Production rose slightly during the month, with the pace being the most notable since December 2021. The survey showed this turnaround was linked to improved demand conditions and awards related to new projects.
Manufacturing employment increased marginally in March, reversing the two-month streak of declines. Firms added full-time staff during the period and were able to reduce backlogged orders.
However, total new business volume slowed for the second consecutive month, and international demand for Malaysian goods weakened for the first time in three months. That said, the decline in new orders overall remained relatively small.
Ongoing fighting in the Middle East continued to weigh on supply chains and procurement activity. Companies reduced procurement activity for the first time in nine months, with the contraction being the most pronounced in nearly a year. Limited container availability, along with higher prices for raw materials and transportation, were cited as contributing factors.
Supplier performance deteriorated sharply, marking the steepest decline since May 2022. Longer lead times were attributed to the conflict in the Middle East.

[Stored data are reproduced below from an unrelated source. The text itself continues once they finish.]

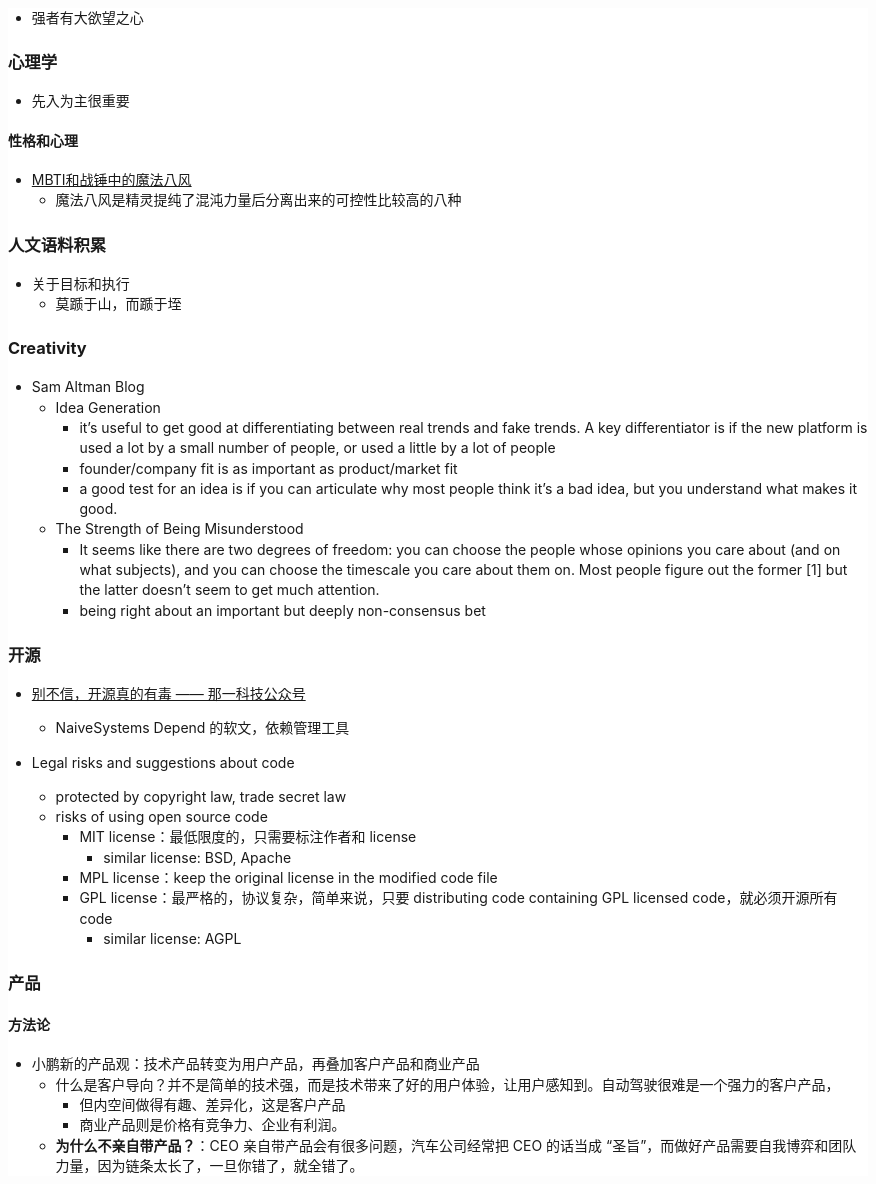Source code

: * 强者有大欲望之心

### 心理学

* 先入为主很重要

#### 性格和心理

* [MBTI和战锤中的魔法八风](https://www.bilibili.com/video/BV1tTX8YNEAS)
  * 魔法八风是精灵提纯了混沌力量后分离出来的可控性比较高的八种

### 人文语料积累

* 关于目标和执行
  * 莫踬于山，而踬于垤



### Creativity

* Sam Altman Blog
  * Idea Generation 
    * it’s useful to get good at differentiating between real trends and fake trends. A key differentiator is if the new platform is used a lot by a small number of people, or used a little by a lot of people
    * founder/company fit is as important as product/market fit
    * a good test for an idea is if you can articulate why most people think it’s a bad idea, but you understand what makes it good.
  * The Strength of Being Misunderstood
    * It seems like there are two degrees of freedom: you can choose the people whose opinions you care about (and on what subjects), and you can choose the timescale you care about them on. Most people figure out the former [1] but the latter doesn’t seem to get much attention.
    * being right about an important but deeply non-consensus bet

### 开源

* [别不信，开源真的有毒 —— 那一科技公众号](https://mp.weixin.qq.com/s/eGdlu1G5jcMu8-_NAAzZJw)
  * NaiveSystems Depend 的软文，依赖管理工具
* Legal risks and suggestions about code
  
  * protected by copyright law, trade secret law
  * risks of using open source code
    * MIT license：最低限度的，只需要标注作者和 license
      * similar license: BSD, Apache
    * MPL license：keep the original license in the modified code file
    * GPL license：最严格的，协议复杂，简单来说，只要 distributing code containing GPL licensed code，就必须开源所有 code
      * similar license: AGPL

### 产品

#### 方法论

* 小鹏新的产品观：技术产品转变为用户产品，再叠加客户产品和商业产品
  * 什么是客户导向？并不是简单的技术强，而是技术带来了好的用户体验，让用户感知到。自动驾驶很难是一个强力的客户产品，
    * 但内空间做得有趣、差异化，这是客户产品
    * 商业产品则是价格有竞争力、企业有利润。
  * **为什么不亲自带产品？**：CEO 亲自带产品会有很多问题，汽车公司经常把 CEO 的话当成 “圣旨”，而做好产品需要自我博弈和团队力量，因为链条太长了，一旦你错了，就全错了。
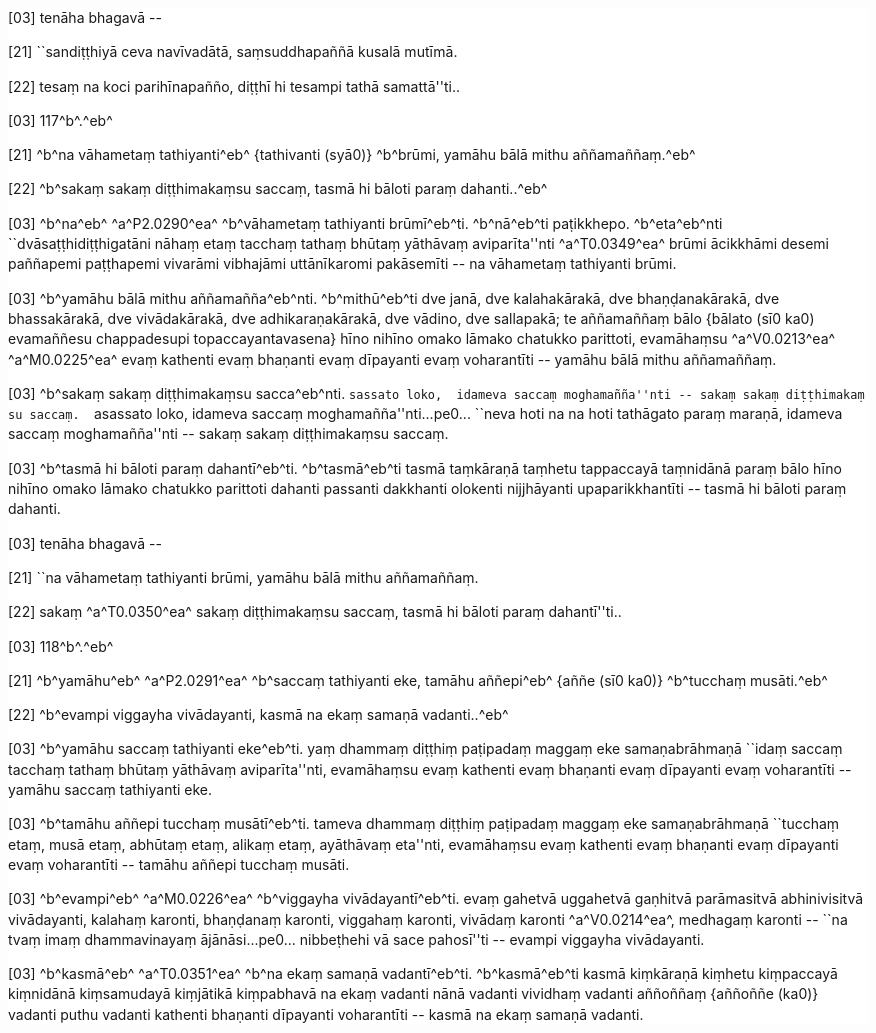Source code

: [03] tenāha bhagavā --

[21] ``sandiṭṭhiyā ceva navīvadātā, saṃsuddhapaññā kusalā  mutīmā.

[22] tesaṃ na koci parihīnapañño, diṭṭhī hi tesampi tathā  samattā''ti..

[03] 117^b^.^eb^

[21] ^b^na vāhametaṃ tathiyanti^eb^ {tathivanti (syā0)}  ^b^brūmi, yamāhu bālā mithu aññamaññaṃ.^eb^

[22] ^b^sakaṃ sakaṃ diṭṭhimakaṃsu saccaṃ, tasmā hi bāloti  paraṃ dahanti..^eb^

[03] ^b^na^eb^ ^a^P2.0290^ea^ ^b^vāhametaṃ tathiyanti brūmī^eb^ti.  ^b^nā^eb^ti paṭikkhepo. ^b^eta^eb^nti ``dvāsaṭṭhidiṭṭhigatāni nāhaṃ  etaṃ tacchaṃ tathaṃ bhūtaṃ yāthāvaṃ aviparīta''nti ^a^T0.0349^ea^ brūmi ācikkhāmi  desemi paññapemi paṭṭhapemi vivarāmi vibhajāmi uttānīkaromi  pakāsemīti -- na vāhametaṃ tathiyanti brūmi.

[03] ^b^yamāhu bālā mithu aññamañña^eb^nti. ^b^mithū^eb^ti dve  janā, dve kalahakārakā, dve bhaṇḍanakārakā, dve bhassakārakā, dve  vivādakārakā, dve adhikaraṇakārakā, dve vādino, dve sallapakā; te  aññamaññaṃ bālo {bālato (sī0 ka0) evamaññesu chappadesupi topaccayantavasena} hīno  nihīno omako lāmako chatukko parittoti,  evamāhaṃsu ^a^V0.0213^ea^ ^a^M0.0225^ea^ evaṃ kathenti evaṃ bhaṇanti evaṃ dīpayanti  evaṃ voharantīti -- yamāhu bālā mithu aññamaññaṃ.

[03] ^b^sakaṃ sakaṃ diṭṭhimakaṃsu sacca^eb^nti. ``sassato loko,  idameva saccaṃ moghamañña''nti -- sakaṃ sakaṃ diṭṭhimakaṃsu saccaṃ.  ``asassato loko, idameva saccaṃ moghamañña''nti...pe0... ``neva  hoti na na hoti tathāgato paraṃ maraṇā, idameva saccaṃ moghamañña''nti  -- sakaṃ sakaṃ diṭṭhimakaṃsu saccaṃ.

[03] ^b^tasmā hi bāloti paraṃ dahantī^eb^ti. ^b^tasmā^eb^ti  tasmā taṃkāraṇā taṃhetu tappaccayā taṃnidānā paraṃ bālo hīno nihīno  omako lāmako chatukko parittoti dahanti passanti dakkhanti  olokenti nijjhāyanti upaparikkhantīti -- tasmā hi bāloti  paraṃ dahanti.

[03] tenāha bhagavā --

[21] ``na vāhametaṃ tathiyanti brūmi, yamāhu bālā mithu  aññamaññaṃ.

[22] sakaṃ ^a^T0.0350^ea^ sakaṃ diṭṭhimakaṃsu saccaṃ, tasmā hi bāloti paraṃ  dahantī''ti..

[03] 118^b^.^eb^

[21] ^b^yamāhu^eb^ ^a^P2.0291^ea^ ^b^saccaṃ tathiyanti  eke, tamāhu aññepi^eb^ {aññe (sī0 ka0)} ^b^tucchaṃ musāti.^eb^

[22] ^b^evampi viggayha vivādayanti, kasmā na ekaṃ  samaṇā vadanti..^eb^

[03] ^b^yamāhu saccaṃ tathiyanti eke^eb^ti. yaṃ dhammaṃ diṭṭhiṃ paṭipadaṃ  maggaṃ eke samaṇabrāhmaṇā ``idaṃ saccaṃ tacchaṃ tathaṃ bhūtaṃ yāthāvaṃ  aviparīta''nti, evamāhaṃsu evaṃ kathenti evaṃ bhaṇanti evaṃ dīpayanti  evaṃ voharantīti -- yamāhu saccaṃ tathiyanti eke.

[03] ^b^tamāhu aññepi tucchaṃ musātī^eb^ti. tameva dhammaṃ diṭṭhiṃ  paṭipadaṃ maggaṃ eke samaṇabrāhmaṇā ``tucchaṃ etaṃ, musā etaṃ, abhūtaṃ  etaṃ, alikaṃ etaṃ, ayāthāvaṃ eta''nti, evamāhaṃsu evaṃ kathenti evaṃ  bhaṇanti evaṃ dīpayanti evaṃ voharantīti -- tamāhu aññepi tucchaṃ  musāti.

[03] ^b^evampi^eb^ ^a^M0.0226^ea^ ^b^viggayha vivādayantī^eb^ti.  evaṃ gahetvā uggahetvā gaṇhitvā parāmasitvā abhinivisitvā  vivādayanti, kalahaṃ karonti, bhaṇḍanaṃ karonti, viggahaṃ karonti,  vivādaṃ karonti ^a^V0.0214^ea^, medhagaṃ karonti -- ``na tvaṃ imaṃ dhammavinayaṃ  ājānāsi...pe0... nibbeṭhehi vā sace pahosī''ti -- evampi  viggayha vivādayanti.

[03] ^b^kasmā^eb^ ^a^T0.0351^ea^ ^b^na ekaṃ samaṇā vadantī^eb^ti. ^b^kasmā^eb^ti  kasmā kiṃkāraṇā kiṃhetu kiṃpaccayā kiṃnidānā kiṃsamudayā  kiṃjātikā kiṃpabhavā na ekaṃ vadanti nānā vadanti vividhaṃ vadanti  aññoññaṃ {aññoññe (ka0)} vadanti puthu vadanti kathenti bhaṇanti dīpayanti  voharantīti -- kasmā na ekaṃ samaṇā vadanti.

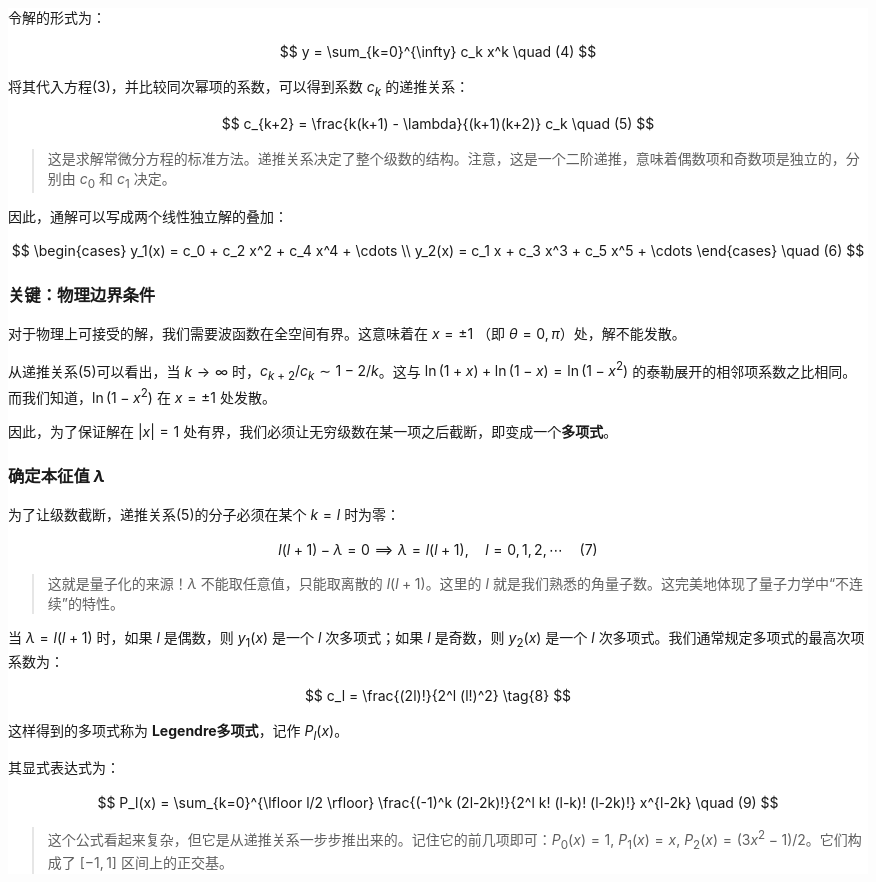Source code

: 令解的形式为：

$$
y = \sum_{k=0}^{\infty} c_k x^k \quad (4)
$$

将其代入方程(3)，并比较同次幂项的系数，可以得到系数 $c_k$ 的递推关系：

$$
c_{k+2} = \frac{k(k+1) - \lambda}{(k+1)(k+2)} c_k \quad (5)
$$

>这是求解常微分方程的标准方法。递推关系决定了整个级数的结构。注意，这是一个二阶递推，意味着偶数项和奇数项是独立的，分别由 $c_0$ 和 $c_1$ 决定。

因此，通解可以写成两个线性独立解的叠加：

$$
\begin{cases}
y_1(x) = c_0 + c_2 x^2 + c_4 x^4 + \cdots \\
y_2(x) = c_1 x + c_3 x^3 + c_5 x^5 + \cdots
\end{cases} \quad (6)
$$

### 关键：物理边界条件

对于物理上可接受的解，我们需要波函数在全空间有界。这意味着在 $x = \pm1$ （即 $\theta = 0, \pi$）处，解不能发散。

从递推关系(5)可以看出，当 $k \to \infty$ 时，$c_{k+2}/c_k \sim 1 - 2/k$。这与 $\ln(1+x) + \ln(1-x) = \ln(1-x^2)$ 的泰勒展开的相邻项系数之比相同。而我们知道，$\ln(1-x^2)$ 在 $x=\pm1$ 处发散。

因此，为了保证解在 $|x|=1$ 处有界，我们必须让无穷级数在某一项之后截断，即变成一个**多项式**。

### 确定本征值 $\lambda$

为了让级数截断，递推关系(5)的分子必须在某个 $k=l$ 时为零：

$$
l(l+1) - \lambda = 0 \implies \lambda = l(l+1), \quad l = 0, 1, 2, \cdots \quad (7)
$$

> 这就是量子化的来源！$\lambda$ 不能取任意值，只能取离散的 $l(l+1)$。这里的 $l$ 就是我们熟悉的角量子数。这完美地体现了量子力学中“不连续”的特性。

当 $\lambda = l(l+1)$ 时，如果 $l$ 是偶数，则 $y_1(x)$ 是一个 $l$ 次多项式；如果 $l$ 是奇数，则 $y_2(x)$ 是一个 $l$ 次多项式。我们通常规定多项式的最高次项系数为：

$$
c_l = \frac{(2l)!}{2^l (l!)^2} \tag{8}
$$

这样得到的多项式称为 **Legendre多项式**，记作 $P_l(x)$。

其显式表达式为：

$$
P_l(x) = \sum_{k=0}^{\lfloor l/2 \rfloor} \frac{(-1)^k (2l-2k)!}{2^l k! (l-k)! (l-2k)!} x^{l-2k} \quad (9)
$$

> 这个公式看起来复杂，但它是从递推关系一步步推出来的。记住它的前几项即可：$P_0(x)=1$, $P_1(x)=x$, $P_2(x)=(3x^2-1)/2$。它们构成了 $[-1,1]$ 区间上的正交基。
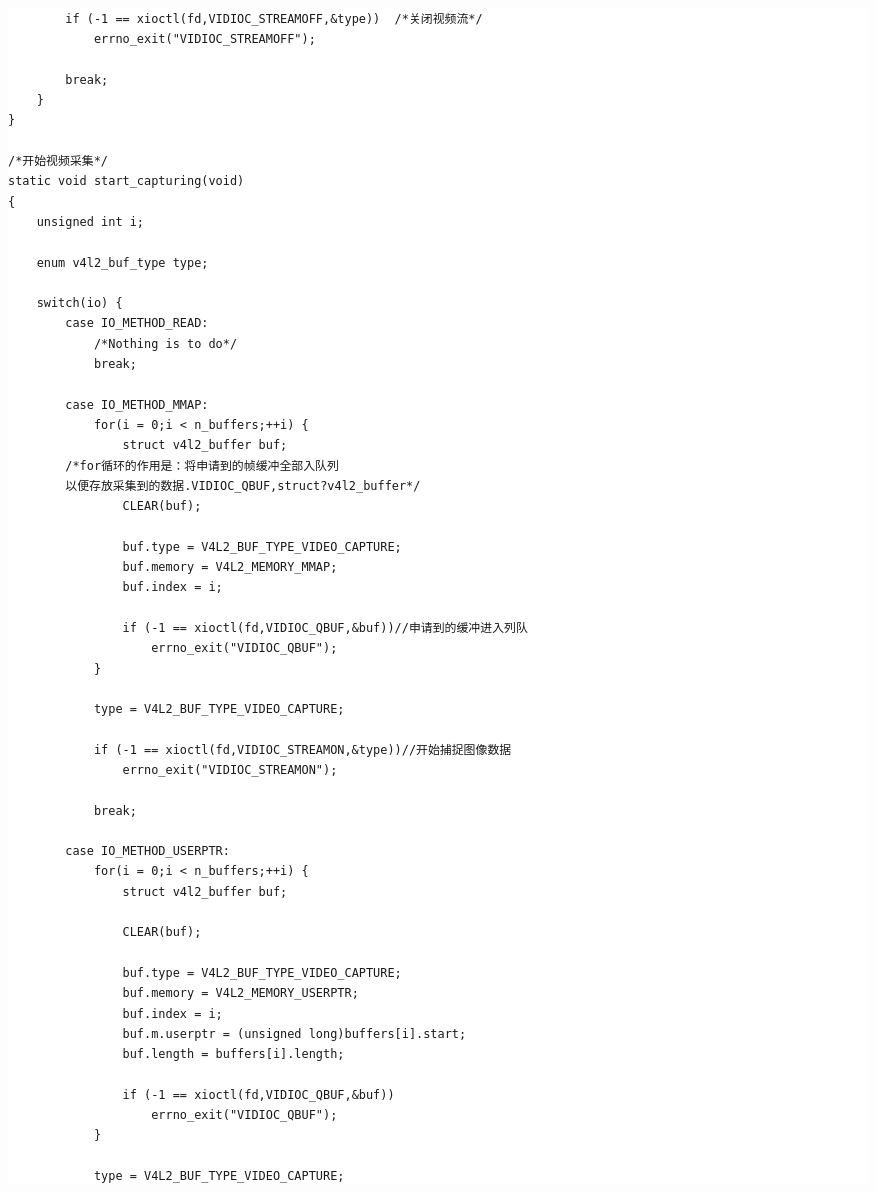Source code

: 			if (-1 == xioctl(fd,VIDIOC_STREAMOFF,&type))  /*关闭视频流*/  
				errno_exit("VIDIOC_STREAMOFF");
			
			break;
		}
	}
	
	/*开始视频采集*/
	static void start_capturing(void)
	{
		unsigned int i;
		
		enum v4l2_buf_type type;
		
		switch(io) {
			case IO_METHOD_READ:
				/*Nothing is to do*/
				break;
				
			case IO_METHOD_MMAP:
				for(i = 0;i < n_buffers;++i) {
					struct v4l2_buffer buf;
			/*for循环的作用是：将申请到的帧缓冲全部入队列
			以便存放采集到的数据.VIDIOC_QBUF,struct?v4l2_buffer*/			
					CLEAR(buf);
					
					buf.type = V4L2_BUF_TYPE_VIDEO_CAPTURE;
					buf.memory = V4L2_MEMORY_MMAP;
					buf.index = i;
					
					if (-1 == xioctl(fd,VIDIOC_QBUF,&buf))//申请到的缓冲进入列队
						errno_exit("VIDIOC_QBUF");
				}
				
				type = V4L2_BUF_TYPE_VIDEO_CAPTURE;
				
				if (-1 == xioctl(fd,VIDIOC_STREAMON,&type))//开始捕捉图像数据
					errno_exit("VIDIOC_STREAMON");
				
				break;
				
			case IO_METHOD_USERPTR:
				for(i = 0;i < n_buffers;++i) {
					struct v4l2_buffer buf;
					
					CLEAR(buf);
					
					buf.type = V4L2_BUF_TYPE_VIDEO_CAPTURE;
					buf.memory = V4L2_MEMORY_USERPTR;
					buf.index = i;
					buf.m.userptr = (unsigned long)buffers[i].start;
					buf.length = buffers[i].length;
					
					if (-1 == xioctl(fd,VIDIOC_QBUF,&buf))
						errno_exit("VIDIOC_QBUF");
				}
				
				type = V4L2_BUF_TYPE_VIDEO_CAPTURE;
				
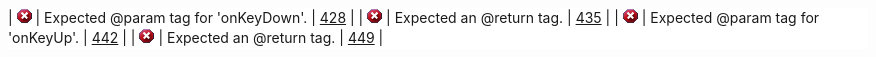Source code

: | ![Errors](images/icon_error_sml.gif) | Expected @param tag for 'onKeyDown'.                                                                                           | [428](./xref/org/apache/struts/taglib.html.md/BaseHandlerTag.html#428)   |
| ![Errors](images/icon_error_sml.gif) | Expected an @return tag.                                                                                                       | [435](./xref/org/apache/struts/taglib.html.md/BaseHandlerTag.html#435)   |
| ![Errors](images/icon_error_sml.gif) | Expected @param tag for 'onKeyUp'.                                                                                             | [442](./xref/org/apache/struts/taglib.html.md/BaseHandlerTag.html#442)   |
| ![Errors](images/icon_error_sml.gif) | Expected an @return tag.                                                                                                       | [449](./xref/org/apache/struts/taglib.html.md/BaseHandlerTag.html#449)   |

Cost pressures intensified in March, with inflation rising at the fastest pace since October 2024. Higher shipping, energy, and materials costs—often stemming from the war—drove this increase. Output prices jumped sharply to a 45-month high.
Pre-production inventories fell at the fastest rate in 27 months, while finished goods inventories declined for the fourth consecutive month.
Business confidence for the one-year outlook in March fell to a seven-month low, dragged down by the continued war in the Middle East.